Complicating matters for the Tigers is the impending arrival of the new Tasmanian team in a few years - meaning the draft pool for young talent will become significantly tighter. Hodge said the Tigers would no doubt be hoping to avoid a full list rebuild at a time when Tasmania will likely have priority access to top picks in order to establish their side.

Richmond precariously played on edge of AFL rebuild

Despite that, Hodge said the Tigers likely had no choice but to commit to rebuilding now, rather than trying to contend for finals in the next three seasons. He said the likes of Taranto and Hopper would need more than half a season to fully establish themselves at Richmond.

"The list has changed a lot and they did go in and got Taranto because they were never a big win clearance kind of a team, they thought with the list they've got now they'd have to win it from the (middle) and get it going forward and it hasn't worked out as they would've liked," Hodge said.

"I'd probably look to rebuild, the stars in their side are now the wrong side of 30 and we all know how hard it is to win a premiership if you look at the teams that are up the top at the moment, it's so wide open ... there's probably six or seven teams that could claim they've got a reason or are a good enough list to win the flag."

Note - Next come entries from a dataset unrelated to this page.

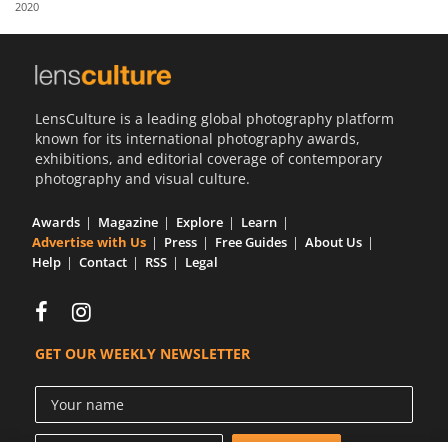
2020
Us
Sign
In
LensCulture is a leading global photography platform
known for its international photography awards,
exhibitions, and editorial coverage of contemporary
photography and visual culture.
Awards
Magazine
Explore
Learn
Advertise with Us
Press
Free Guides
About Us
Help
Contact
RSS
Legal
GET OUR WEEKLY NEWSLETTER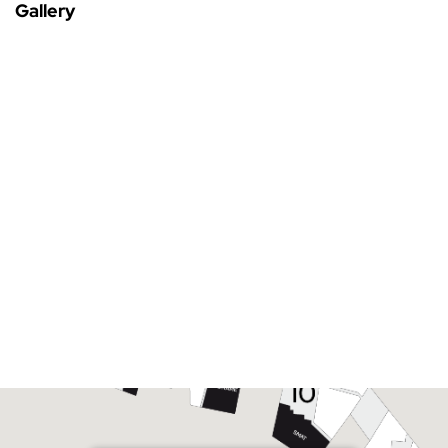
Gallery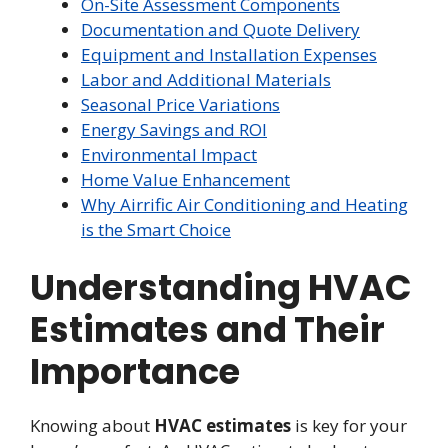
On-Site Assessment Components
Documentation and Quote Delivery
Equipment and Installation Expenses
Labor and Additional Materials
Seasonal Price Variations
Energy Savings and ROI
Environmental Impact
Home Value Enhancement
Why Airrific Air Conditioning and Heating
is the Smart Choice
Understanding HVAC
Estimates and Their
Importance
Knowing about
HVAC estimates
is key for your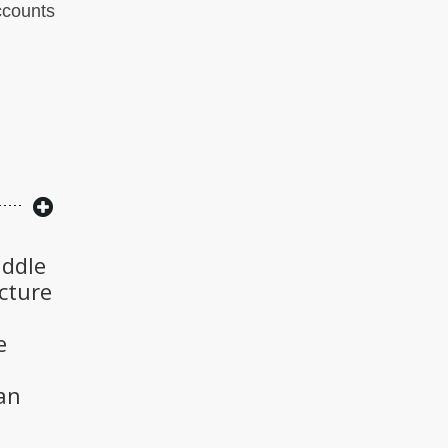
accounts
iddle
cture
e
an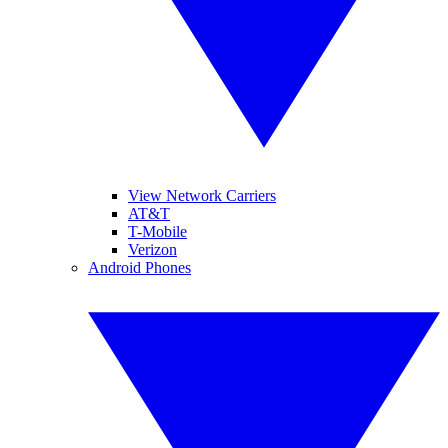
View Network Carriers
AT&T
T-Mobile
Verizon
Android Phones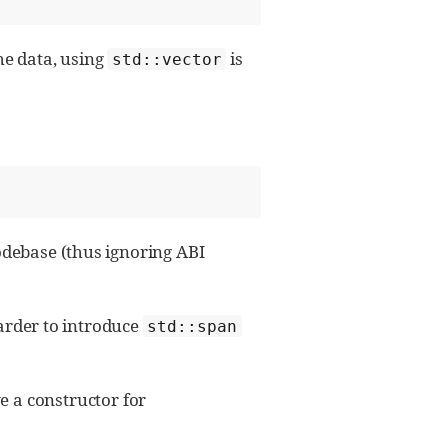
he data, using
is
std::vector
odebase (thus ignoring ABI
harder to introduce
std::span
 a constructor for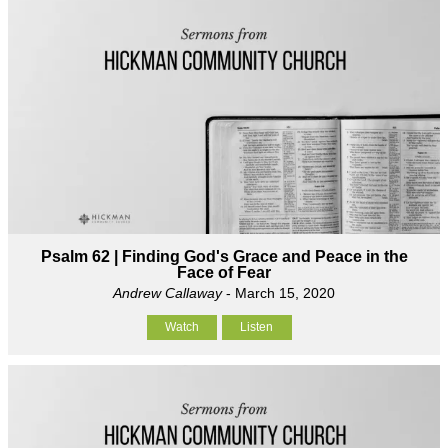
Psalm 62 | Finding God's Grace and Peace in the
Face of Fear
Andrew Callaway
- March 15, 2020
Watch
Listen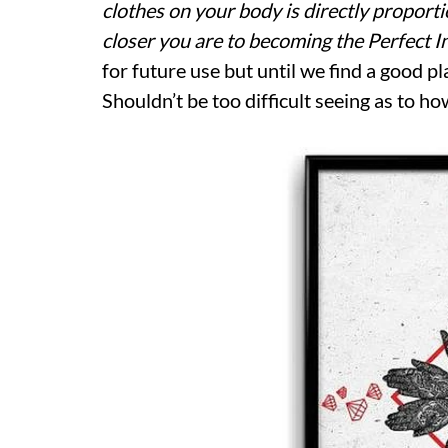
clothes on your body is directly proport
closer you are to becoming the Perfect 
for future use but until we find a good pl
Shouldn’t be too difficult seeing as to ho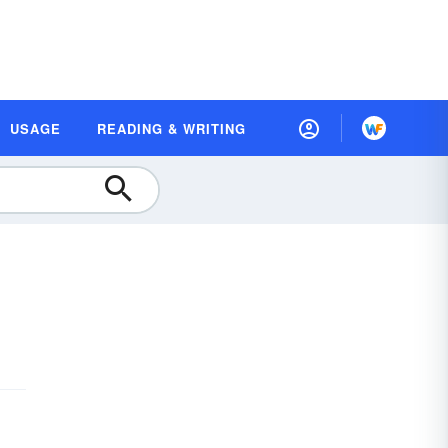
USAGE
READING & WRITING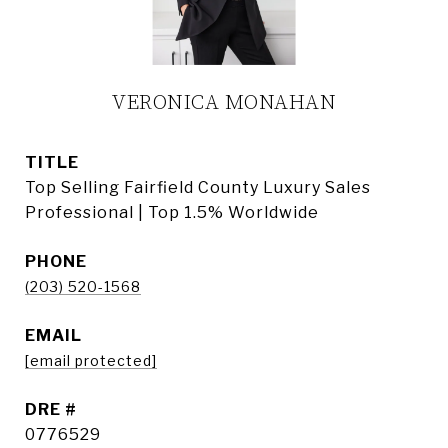
VERONICA MONAHAN
TITLE
Top Selling Fairfield County Luxury Sales
Professional | Top 1.5% Worldwide
PHONE
(203) 520-1568
EMAIL
[email protected]
DRE #
0776529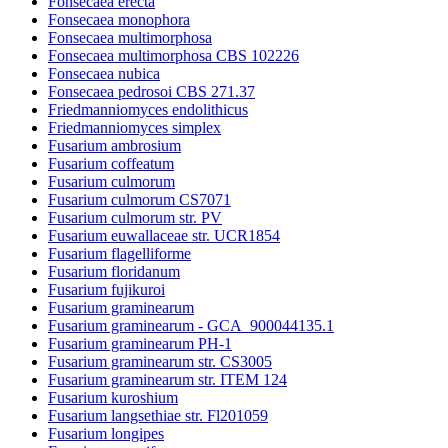
Fonsecaea erecta
Fonsecaea monophora
Fonsecaea multimorphosa
Fonsecaea multimorphosa CBS 102226
Fonsecaea nubica
Fonsecaea pedrosoi CBS 271.37
Friedmanniomyces endolithicus
Friedmanniomyces simplex
Fusarium ambrosium
Fusarium coffeatum
Fusarium culmorum
Fusarium culmorum CS7071
Fusarium culmorum str. PV
Fusarium euwallaceae str. UCR1854
Fusarium flagelliforme
Fusarium floridanum
Fusarium fujikuroi
Fusarium graminearum
Fusarium graminearum - GCA_900044135.1
Fusarium graminearum PH-1
Fusarium graminearum str. CS3005
Fusarium graminearum str. ITEM 124
Fusarium kuroshium
Fusarium langsethiae str. Fl201059
Fusarium longipes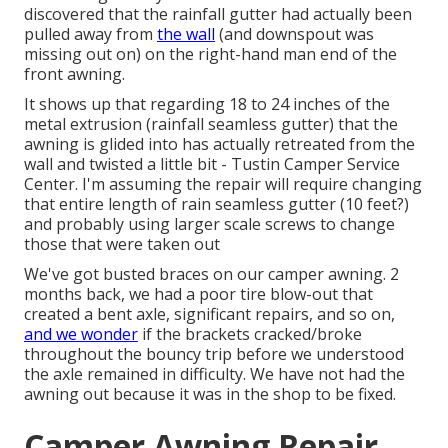
discovered that the rainfall gutter had actually been
pulled away from
the wall
(and downspout was
missing out on) on the right-hand man end of the
front awning.
It shows up that regarding 18 to 24 inches of the
metal extrusion (rainfall seamless gutter) that the
awning is glided into has actually retreated from the
wall and twisted a little bit - Tustin Camper Service
Center. I'm assuming the repair will require changing
that entire length of rain seamless gutter (10 feet?)
and probably using larger scale screws to change
those that were taken out
We've got busted braces on our camper awning. 2
months back, we had a poor tire blow-out that
created a bent axle, significant repairs, and so on,
and we wonder
if the brackets cracked/broke
throughout the bouncy trip before we understood
the axle remained in difficulty. We have not had the
awning out because it was in the shop to be fixed.
Camper Awning Repair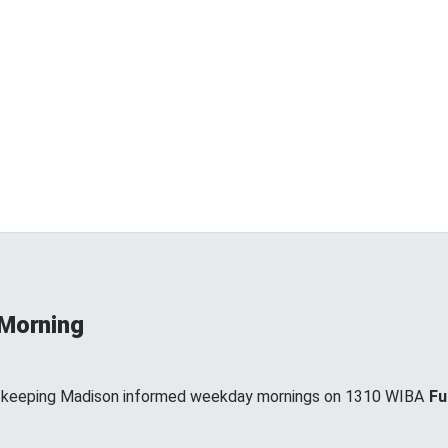
 Morning
, keeping Madison informed weekday mornings on 1310 WIBA
Fu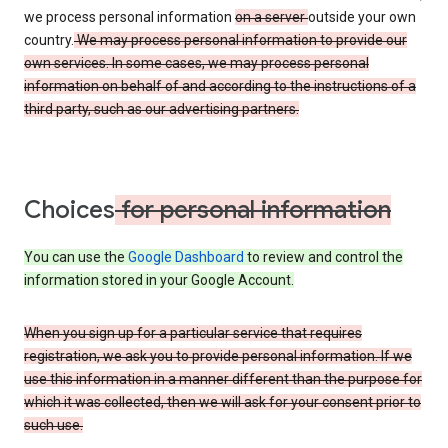
we process personal information
on a server
outside your own
country.
We may process personal information to provide our
own services. In some cases, we may process personal
information on behalf of and according to the instructions of a
third party, such as our advertising partners.
Choices
for personal information
You can use the
Google Dashboard
to review and control the
information stored in your Google Account.
When you sign up for a particular service that requires
registration, we ask you to provide personal information. If we
use this information in a manner different than the purpose for
which it was collected, then we will ask for your consent prior to
such use.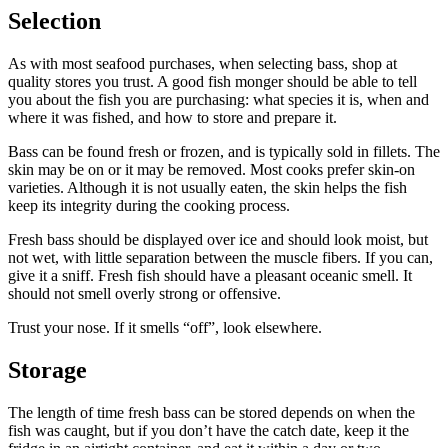
Selection
As with most seafood purchases, when selecting bass, shop at
quality stores you trust. A good fish monger should be able to tell
you about the fish you are purchasing: what species it is, when and
where it was fished, and how to store and prepare it.
Bass can be found fresh or frozen, and is typically sold in fillets. The
skin may be on or it may be removed. Most cooks prefer skin-on
varieties. Although it is not usually eaten, the skin helps the fish
keep its integrity during the cooking process.
Fresh bass should be displayed over ice and should look moist, but
not wet, with little separation between the muscle fibers. If you can,
give it a sniff. Fresh fish should have a pleasant oceanic smell. It
should not smell overly strong or offensive.
Trust your nose. If it smells “off”, look elsewhere.
Storage
The length of time fresh bass can be stored depends on when the
fish was caught, but if you don’t have the catch date, keep it the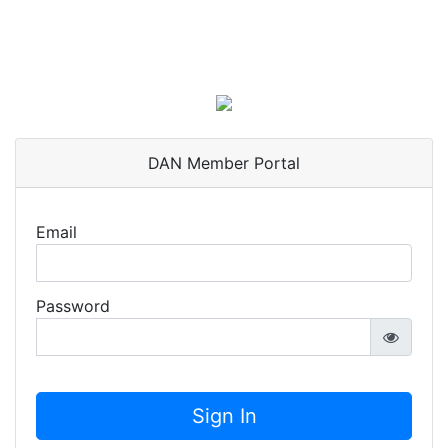
DAN Member Portal
Email
Password
Sign In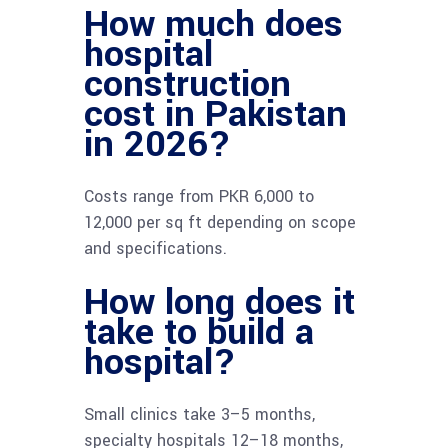
How much does
hospital
construction
cost in Pakistan
in 2026?
Costs range from PKR 6,000 to
12,000 per sq ft depending on scope
and specifications.
How long does it
take to build a
hospital?
Small clinics take 3–5 months,
specialty hospitals 12–18 months,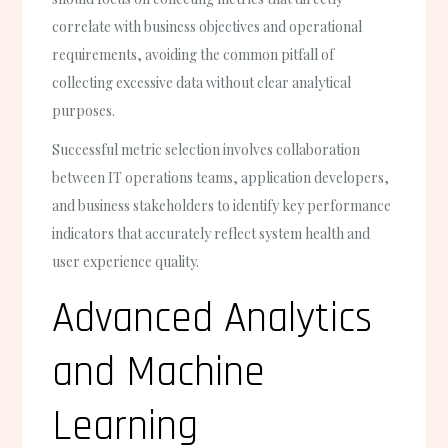
correlate with business objectives and operational
requirements, avoiding the common pitfall of
collecting excessive data without clear analytical
purposes.
Successful metric selection involves collaboration
between IT operations teams, application developers,
and business stakeholders to identify key performance
indicators that accurately reflect system health and
user experience quality.
Advanced Analytics
and Machine
Learning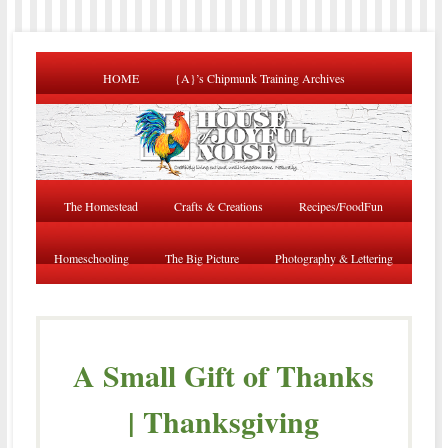
HOME
{A}’s Chipmunk Training Archives
The Homestead
Crafts & Creations
Recipes/FoodFun
Homeschooling
The Big Picture
Photography & Lettering
A Small Gift of Thanks
| Thanksgiving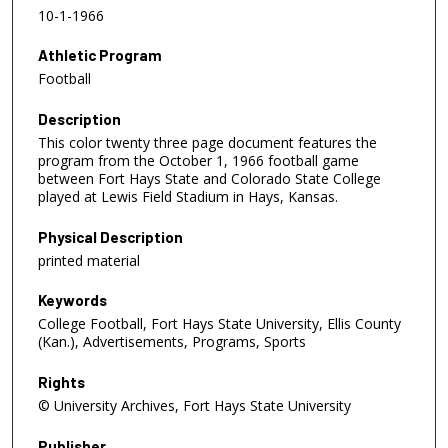
10-1-1966
Athletic Program
Football
Description
This color twenty three page document features the
program from the October 1, 1966 football game
between Fort Hays State and Colorado State College
played at Lewis Field Stadium in Hays, Kansas.
Physical Description
printed material
Keywords
College Football, Fort Hays State University, Ellis County
(Kan.), Advertisements, Programs, Sports
Rights
© University Archives, Fort Hays State University
Publisher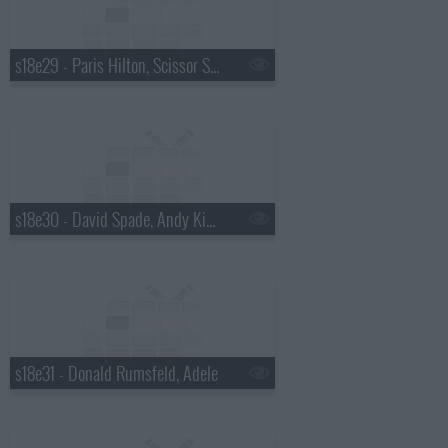
s18e29 - Paris Hilton, Scissor Sisters
s18e30 - David Spade, Andy Kindler, Lukas Nelson
s18e31 - Donald Rumsfeld, Adele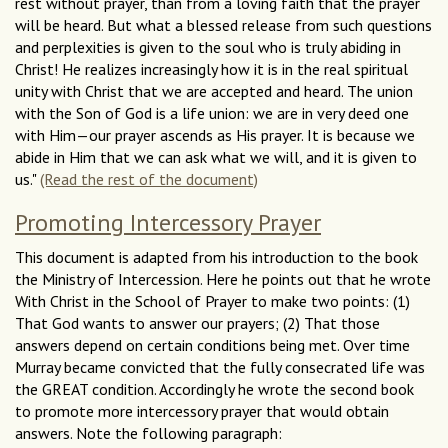
rest without prayer, than from a loving faith that the prayer
will be heard. But what a blessed release from such questions
and perplexities is given to the soul who is truly abiding in
Christ! He realizes increasingly how it is in the real spiritual
unity with Christ that we are accepted and heard. The union
with the Son of God is a life union: we are in very deed one
with Him—our prayer ascends as His prayer. It is because we
abide in Him that we can ask what we will, and it is given to
us."
(Read the rest of the document)
Promoting Intercessory Prayer
This document is adapted from his introduction to the book
the Ministry of Intercession. Here he points out that he wrote
With Christ in the School of Prayer to make two points: (1)
That God wants to answer our prayers; (2) That those
answers depend on certain conditions being met. Over time
Murray became convicted that the fully consecrated life was
the GREAT condition. Accordingly he wrote the second book
to promote more intercessory prayer that would obtain
answers. Note the following paragraph: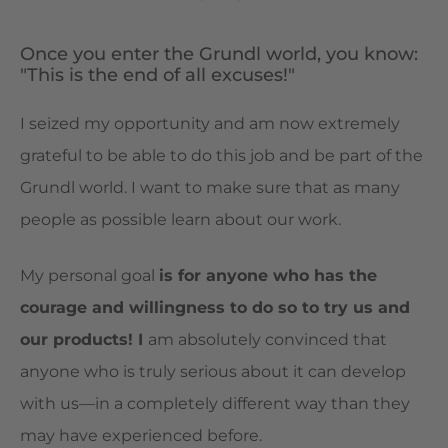
Once you enter the Grundl world, you know:
"This is the end of all excuses!"
I seized my opportunity and am now extremely
grateful to be able to do this job and be part of the
Grundl world. I want to make sure that as many
people as possible learn about our work.
My personal goal
is for anyone who has the
courage and willingness to do so to try us and
our products! I
am absolutely convinced that
anyone who is truly serious about it can develop
with us—in a completely different way than they
may have experienced before.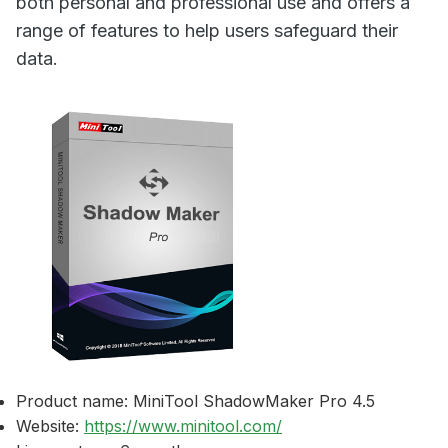
both personal and professional use and offers a
range of features to help users safeguard their
data.
Product name: MiniTool ShadowMaker Pro 4.5
Website:
https://www.minitool.com/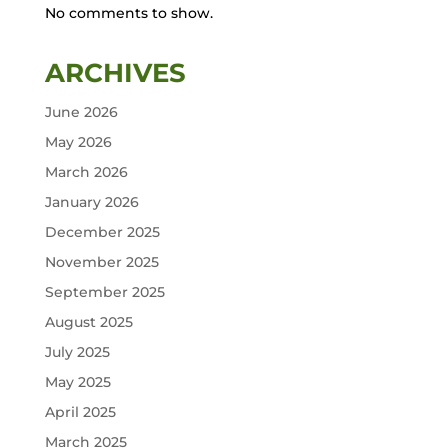
No comments to show.
ARCHIVES
June 2026
May 2026
March 2026
January 2026
December 2025
November 2025
September 2025
August 2025
July 2025
May 2025
April 2025
March 2025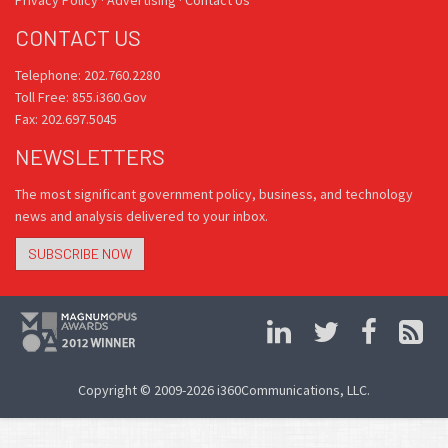
Privacy Policy
·
Advertising
·
Contact Us
CONTACT US
Telephone: 202.760.2280
Toll Free: 855.i360.Gov
Fax: 202.697.5045
NEWSLETTERS
The most significant government policy, business, and technology
news and analysis delivered to your inbox.
SUBSCRIBE NOW
Copyright © 2009-2026 i360Communications, LLC.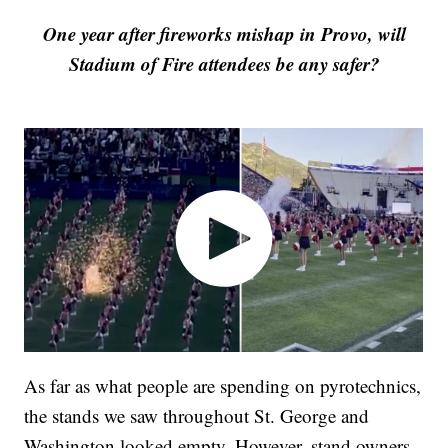
One year after fireworks mishap in Provo, will
Stadium of Fire attendees be any safer?
As far as what people are spending on pyrotechnics,
the stands we saw throughout St. George and
Washington looked empty. However, stand owners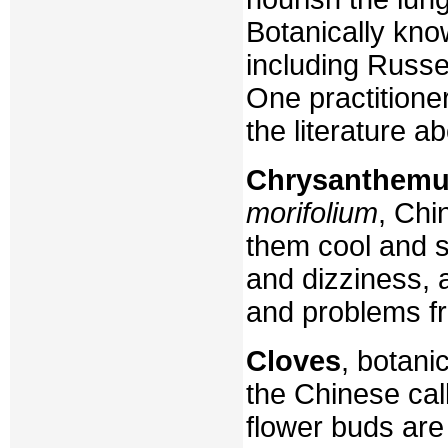
Botanically know
including Russe
One practitione
the literature ab
Chrysanthem
morifolium
, Chi
them cool and s
and dizziness, 
and problems fr
Cloves
, botani
the Chinese cal
flower buds are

Damien Hardwick is pictured with two Tigers players after an AFL game.
Damien Hardwick left the AFL world stunned by announcing he was stepping down as coach of Richmond. (Photo by Darrian Traynor/Getty Images)

Hardwick's shock resignation highlights the end of the dynasty that broke their wretched AFL premiership drought and returned the Tigers to a position of strength. Much is made of the "pillars" at a successful club - Richmond's for their three flags were Hardwick, CEO Brendon Gale, president Peggy O'Neal and captain Trent Cotchin.

Then came senior football advisor Neil Balme, a crucial addition when the club was on shaky ground at the end of 2016. O'Neal resigned at the end of last year, with John O'Rourke taking over. Now Hardwick is gone and Cotchin, surely, will retire at the end of this season.

Gale was a candidate for the AFL chief executive role, which went to Andrew Dillon, and the popular thinking now is he is their No.1 choice to take over the long-vacant football manager position. But Gale, the former Tigers star who became club CEO in 2009, said at Hardwick's retirement media conference on Tuesday that he wants to oversee what comes next.

"We want to find the next Damien Hardwick," he said. "We think we're a pretty attractive proposition - we're a strong club with a strong culture.

"I'm committed to this next chapter of Richmond ... this is my focus."